## ASSIGNED TASK:
For every line in the records that has the word "down", make a copy.

## MATERIAL PROVIDED:
┌──

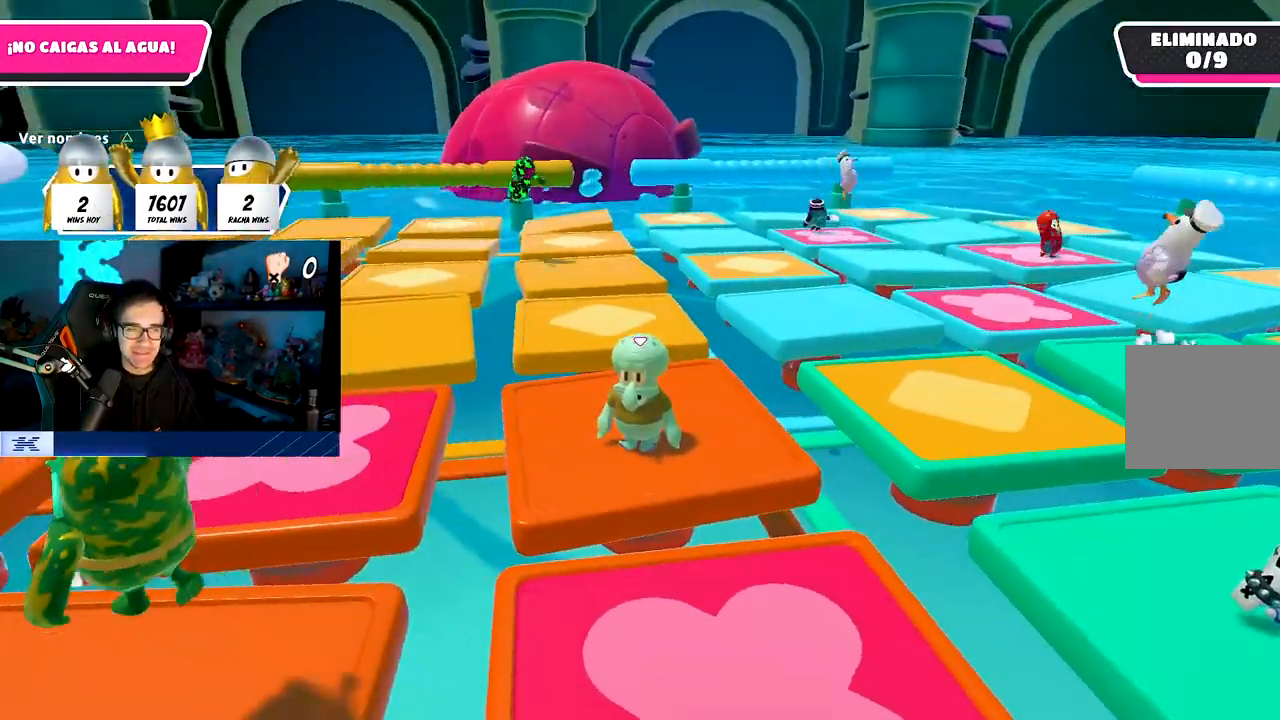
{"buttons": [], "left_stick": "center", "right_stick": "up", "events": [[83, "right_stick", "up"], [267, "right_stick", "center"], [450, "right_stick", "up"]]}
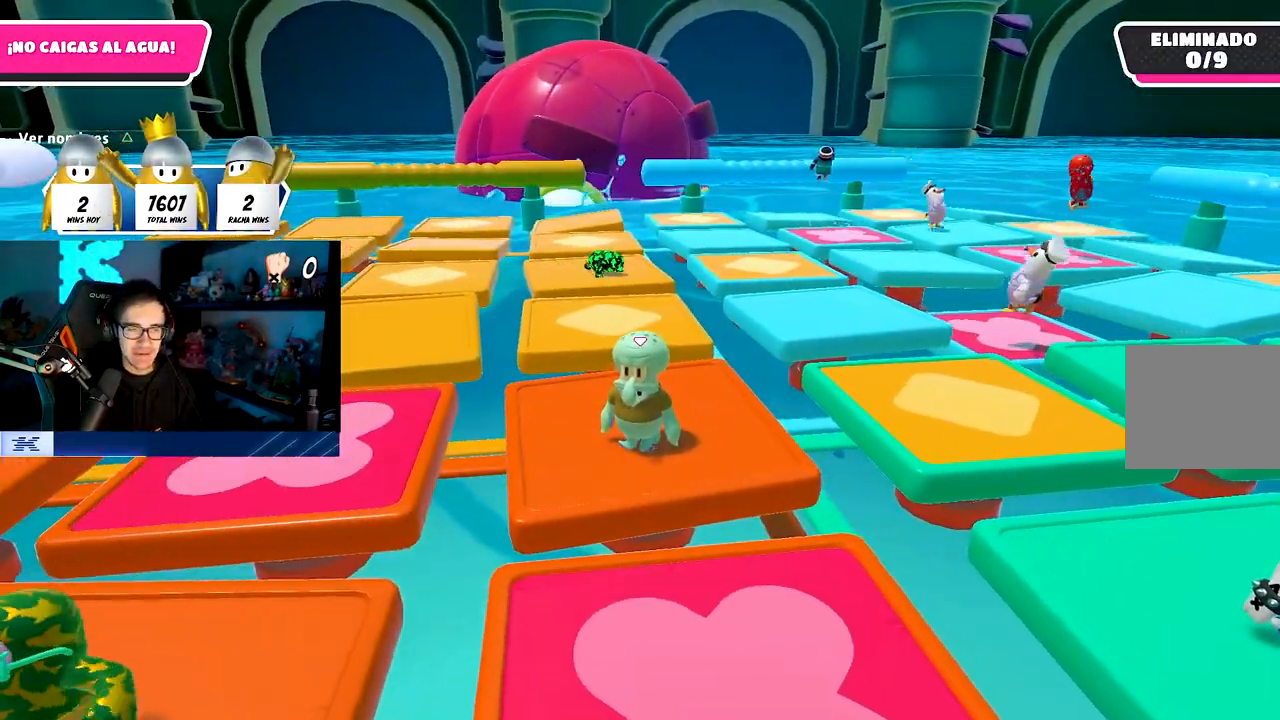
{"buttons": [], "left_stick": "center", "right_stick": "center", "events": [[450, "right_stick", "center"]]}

└──
┌──

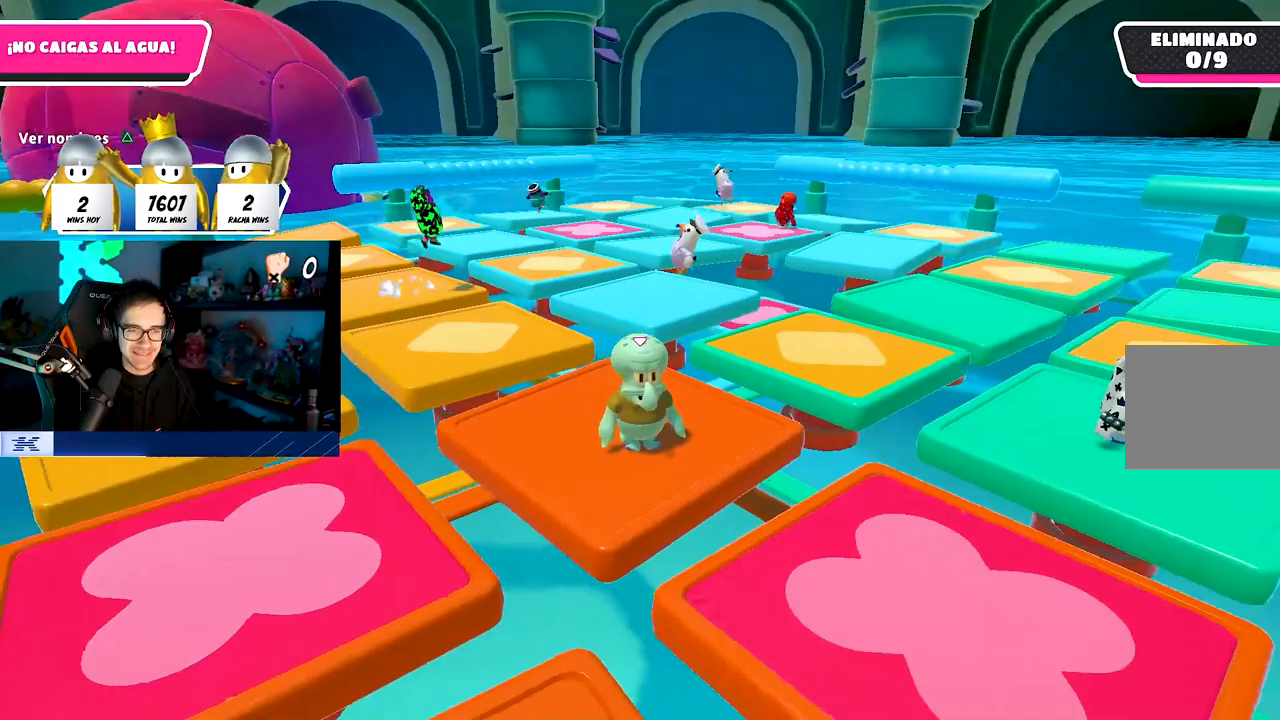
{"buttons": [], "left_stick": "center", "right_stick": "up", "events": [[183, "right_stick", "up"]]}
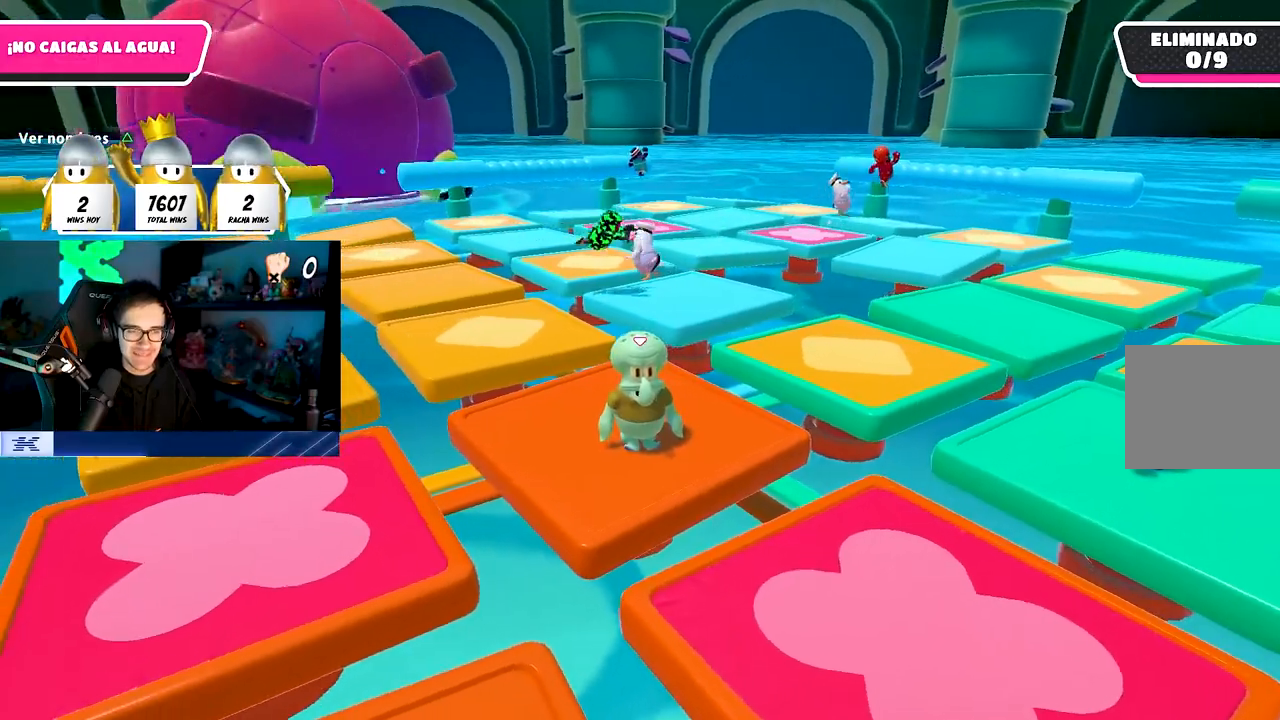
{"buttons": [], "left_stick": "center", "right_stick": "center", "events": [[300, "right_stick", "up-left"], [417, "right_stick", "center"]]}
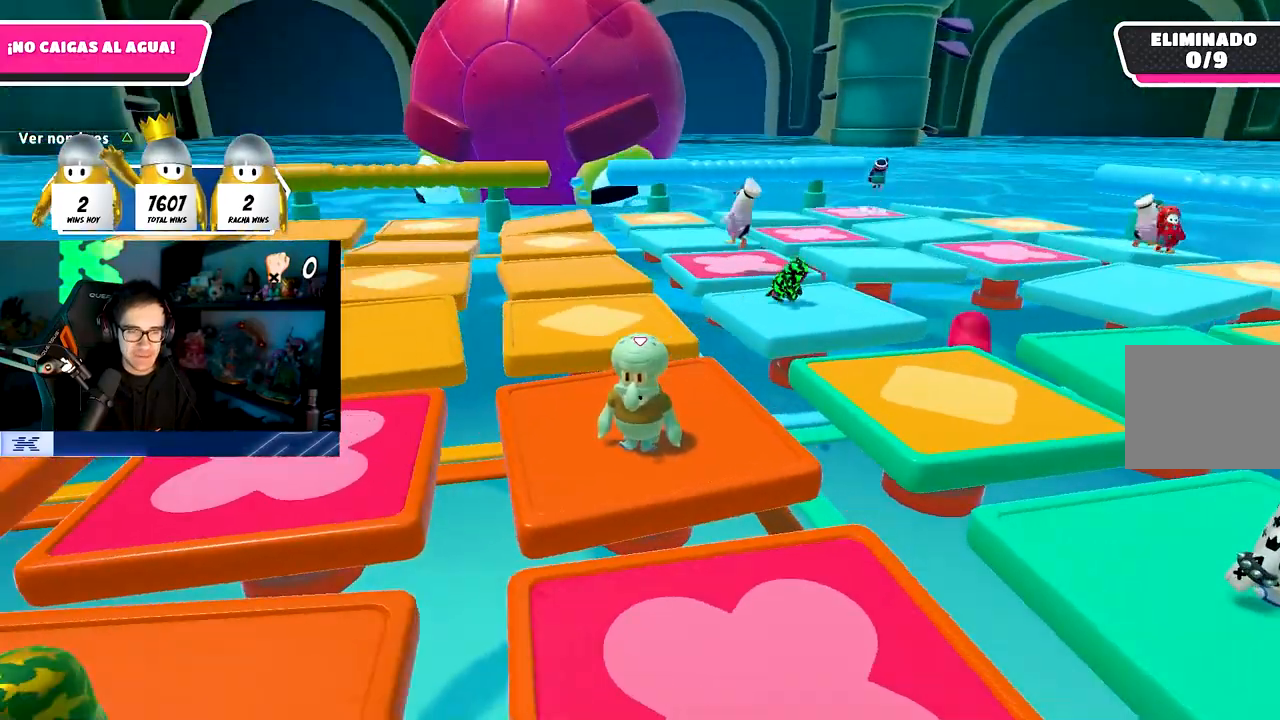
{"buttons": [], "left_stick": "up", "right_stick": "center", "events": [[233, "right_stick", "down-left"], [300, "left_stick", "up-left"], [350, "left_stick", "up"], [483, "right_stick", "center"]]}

└──
┌──

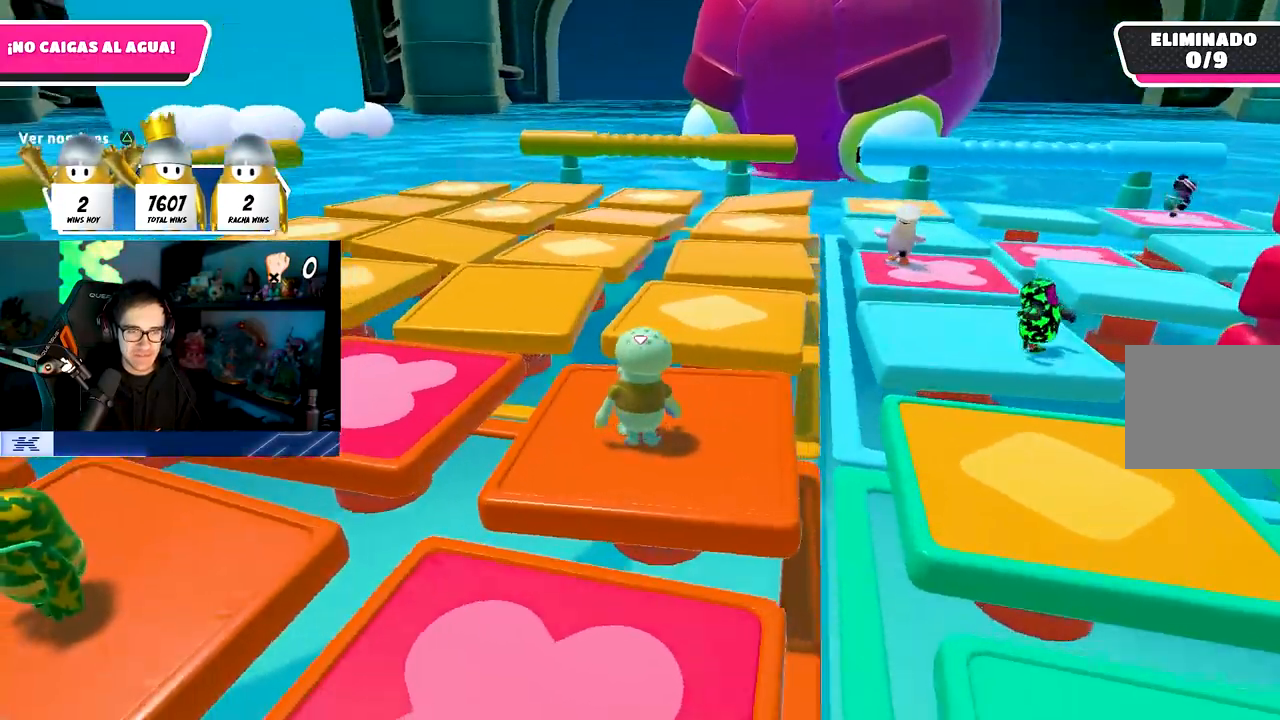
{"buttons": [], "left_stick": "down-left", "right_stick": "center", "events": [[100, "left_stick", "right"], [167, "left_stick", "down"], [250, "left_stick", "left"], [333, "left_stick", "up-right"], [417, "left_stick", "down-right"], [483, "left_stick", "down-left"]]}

└──

## EXPECTED ANSWER:
{"buttons": [], "left_stick": "up", "right_stick": "center", "events": [[233, "right_stick", "down-left"], [300, "left_stick", "up-left"], [350, "left_stick", "up"], [483, "right_stick", "center"]]}
{"buttons": [], "left_stick": "down-left", "right_stick": "center", "events": [[100, "left_stick", "right"], [167, "left_stick", "down"], [250, "left_stick", "left"], [333, "left_stick", "up-right"], [417, "left_stick", "down-right"], [483, "left_stick", "down-left"]]}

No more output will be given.